Entries supplied:
----------
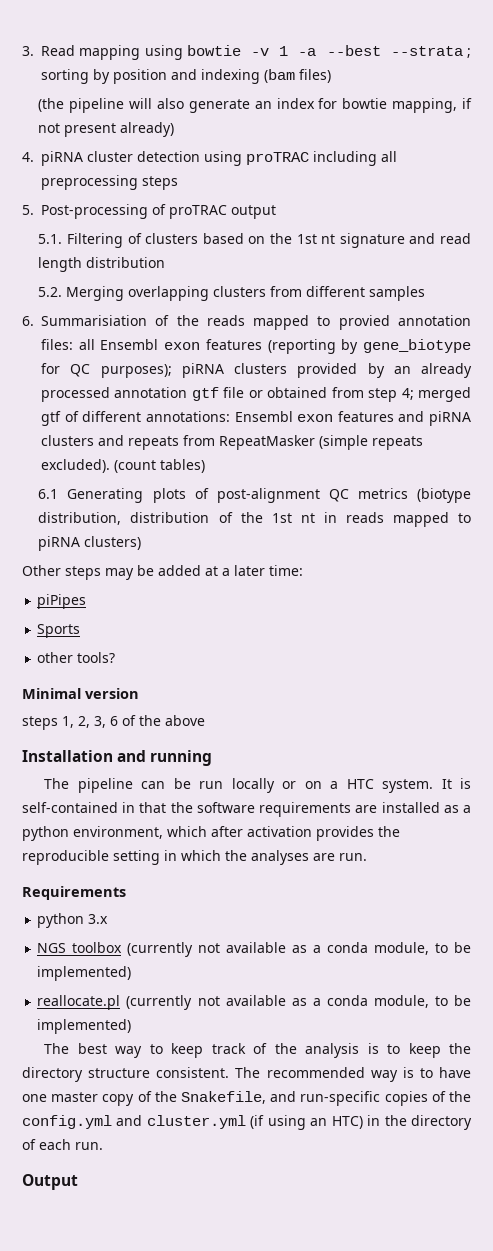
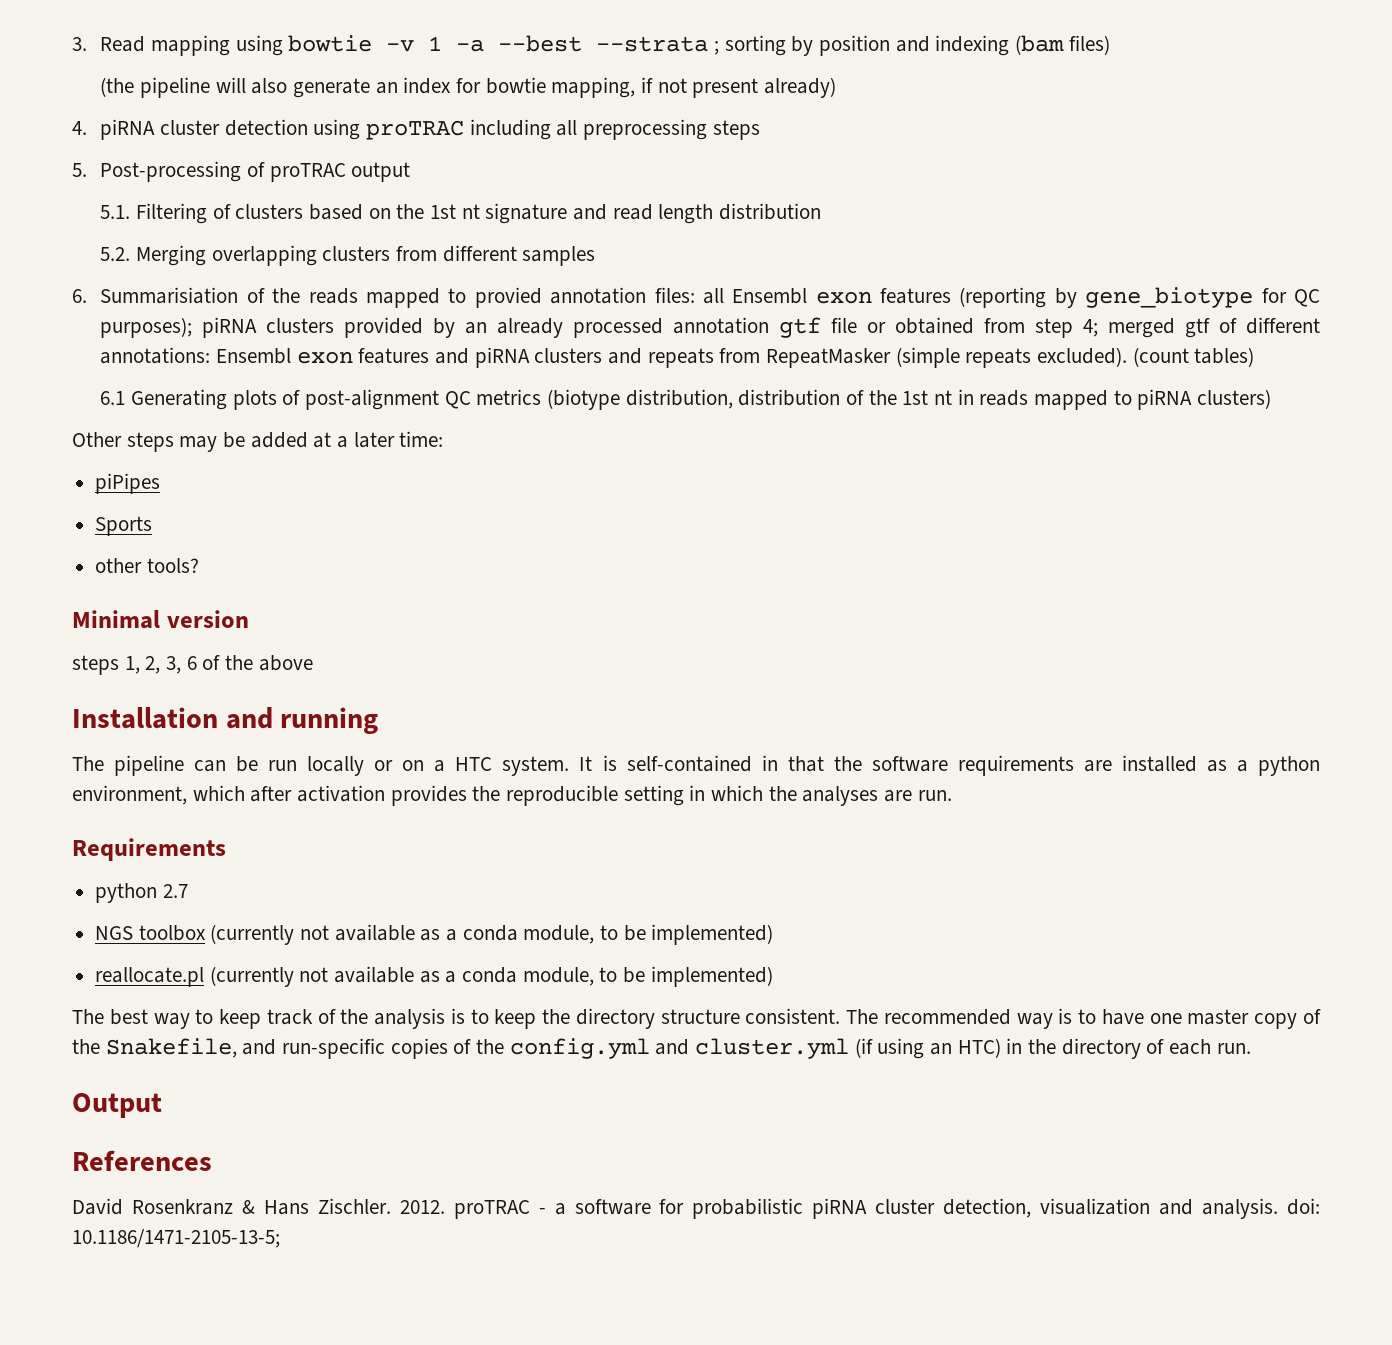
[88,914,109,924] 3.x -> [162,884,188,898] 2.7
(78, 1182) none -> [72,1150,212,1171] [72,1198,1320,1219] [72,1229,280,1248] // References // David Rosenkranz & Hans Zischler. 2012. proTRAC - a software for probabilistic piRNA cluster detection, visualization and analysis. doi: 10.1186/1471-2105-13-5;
----------
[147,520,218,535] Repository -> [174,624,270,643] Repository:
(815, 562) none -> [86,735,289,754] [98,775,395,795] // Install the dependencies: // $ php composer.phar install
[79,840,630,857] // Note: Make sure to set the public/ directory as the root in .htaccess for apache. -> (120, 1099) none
----------
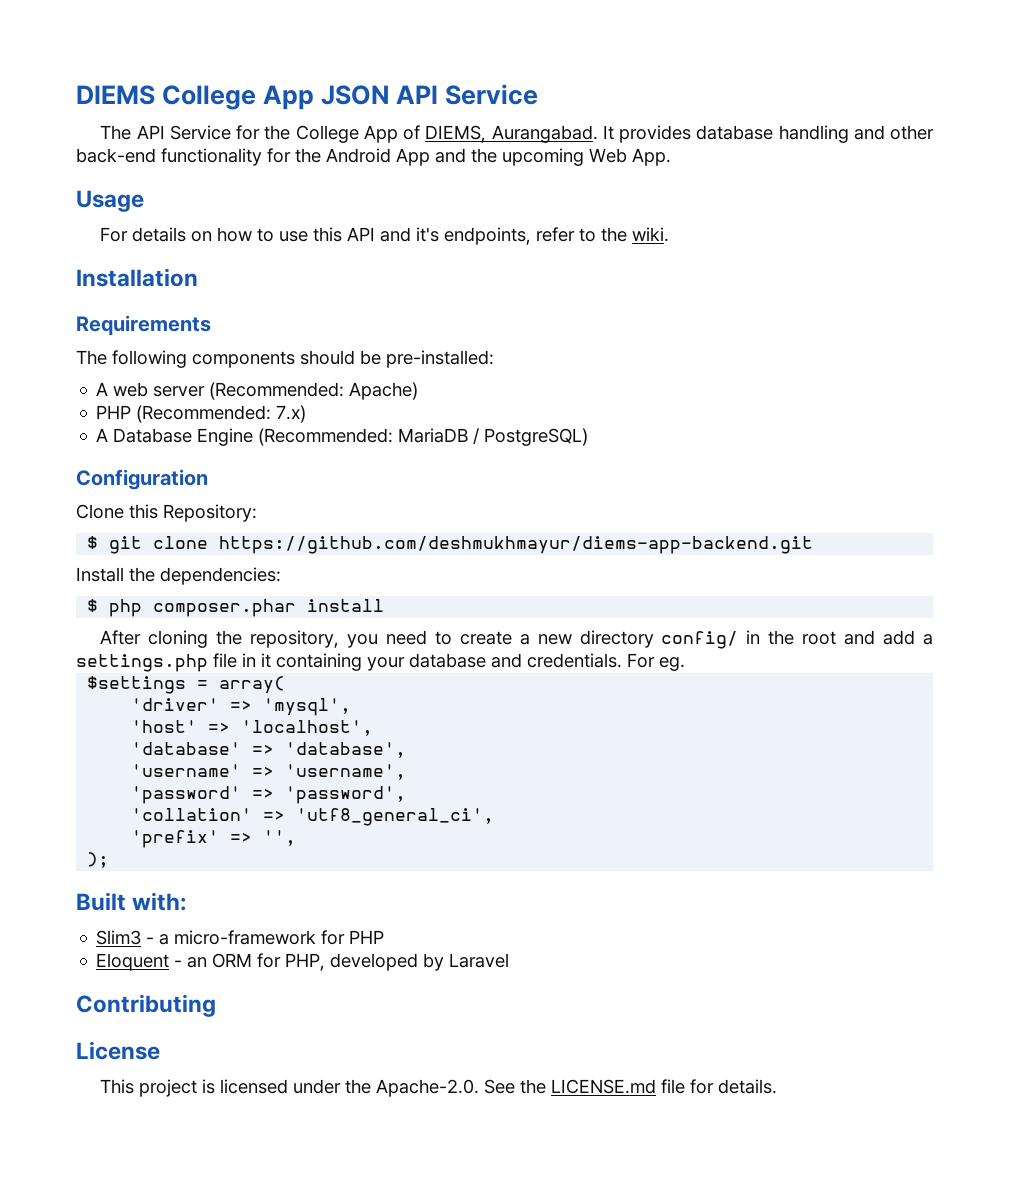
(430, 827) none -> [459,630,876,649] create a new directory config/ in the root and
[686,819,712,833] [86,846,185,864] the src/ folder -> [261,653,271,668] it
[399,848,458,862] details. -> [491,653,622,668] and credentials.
----------
What you need to do:
Retype the records above, but only those lines that fall between the line containing "[88,914,109,924] 3.x -> [162,884,188,898] 2.7" and the line containing "(78, 1182) none", with both of those lines included, exactly as written.

Exercise result:
[88,914,109,924] 3.x -> [162,884,188,898] 2.7
(78, 1182) none -> [72,1150,212,1171] [72,1198,1320,1219] [72,1229,280,1248] // References // David Rosenkranz & Hans Zischler. 2012. proTRAC - a software for probabilistic piRNA cluster detection, visualization and analysis. doi: 10.1186/1471-2105-13-5;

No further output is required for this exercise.